また、そんなに危険だと考えるものがあるのに、今の理論や常識で判断して、わからないままにしていく方が、よっぽど怖くないですか?原子力が危険であるという認識があるなら、知らずに放置するなんていうそんな未来、私は怖いです。
そんな、怖い原子力について、被曝の危険がある中にもかかわらず研究をしてくれているJAEAにナイストライとあえて言いたい!(作業員が、怒り狂っているなら、話は別です。)
最後に
最後に、被曝した作業者とそのご家族、また不安を抱いた周辺住民の方たちには、このたびのご災難、お見舞い申し上げます。

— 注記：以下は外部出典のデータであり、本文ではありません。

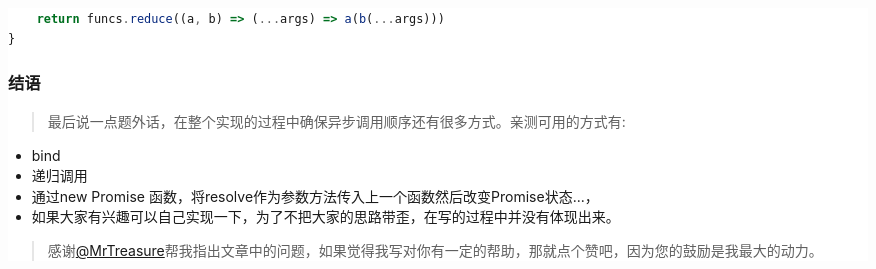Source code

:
 ```javascript
    return funcs.reduce((a, b) => (...args) => a(b(...args)))
}
```

### 结语

>	最后说一点题外话，在整个实现的过程中确保异步调用顺序还有很多方式。亲测可用的方式有:
* bind
* 递归调用
* 通过new Promise 函数，将resolve作为参数方法传入上一个函数然后改变Promise状态...，
* 如果大家有兴趣可以自己实现一下，为了不把大家的思路带歪，在写的过程中并没有体现出来。
>	感谢[@MrTreasure](https://github.com/MrTreasure)帮我指出文章中的问题，如果觉得我写对你有一定的帮助，那就点个赞吧，因为您的鼓励是我最大的动力。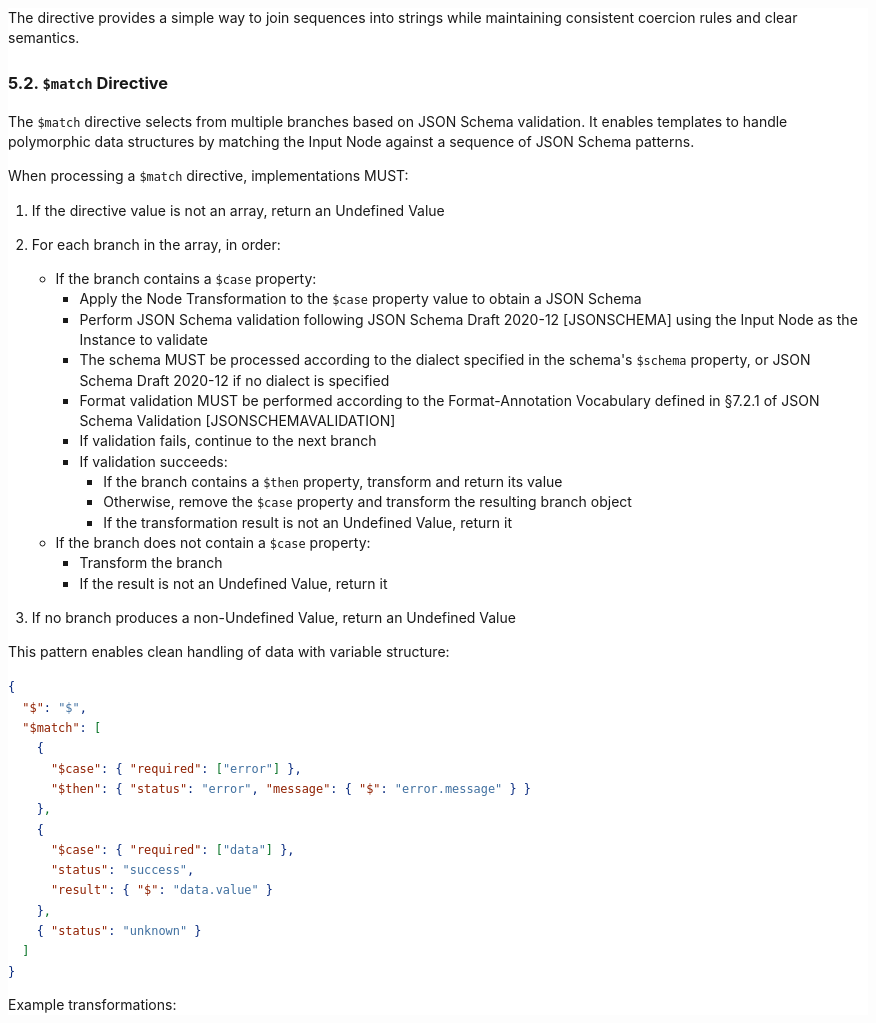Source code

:The directive provides a simple way to join sequences into strings while maintaining consistent coercion rules and clear semantics.

### 5.2. `$match` Directive

The `$match` directive selects from multiple branches based on JSON Schema validation. It enables templates to handle polymorphic data structures by matching the Input Node against a sequence of JSON Schema patterns.

When processing a `$match` directive, implementations MUST:

1. If the directive value is not an array, return an Undefined Value

2. For each branch in the array, in order:

   - If the branch contains a `$case` property:
     - Apply the Node Transformation to the `$case` property value to obtain a JSON Schema
     - Perform JSON Schema validation following JSON Schema Draft 2020-12 [JSONSCHEMA] using the Input Node as the Instance to validate
     - The schema MUST be processed according to the dialect specified in the schema's `$schema` property, or JSON Schema Draft 2020-12 if no dialect is specified
     - Format validation MUST be performed according to the Format-Annotation Vocabulary defined in §7.2.1 of JSON Schema Validation [JSONSCHEMAVALIDATION]
     - If validation fails, continue to the next branch
     - If validation succeeds:
       - If the branch contains a `$then` property, transform and return its value
       - Otherwise, remove the `$case` property and transform the resulting branch object
       - If the transformation result is not an Undefined Value, return it
   - If the branch does not contain a `$case` property:
     - Transform the branch
     - If the result is not an Undefined Value, return it

3. If no branch produces a non-Undefined Value, return an Undefined Value

This pattern enables clean handling of data with variable structure:

```json
{
  "$": "$",
  "$match": [
    {
      "$case": { "required": ["error"] },
      "$then": { "status": "error", "message": { "$": "error.message" } }
    },
    {
      "$case": { "required": ["data"] },
      "status": "success",
      "result": { "$": "data.value" }
    },
    { "status": "unknown" }
  ]
}
```

Example transformations:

何度も言いますが、事故は避けたかった。作業者の健康状態やこれからが一番心配です。有効な対策もして欲しいです。でも、これからも円滑に研究が進むように、声を上げて責め立てるのではなく、あえてナイストライと言いたいです。 (作業員が、怒り狂っているなら、話は別です。)
失敗から学ぶことは多いので、それをただ責めるのではなく、それを糧にもっといい研究が進むように対策をしていって欲しいです。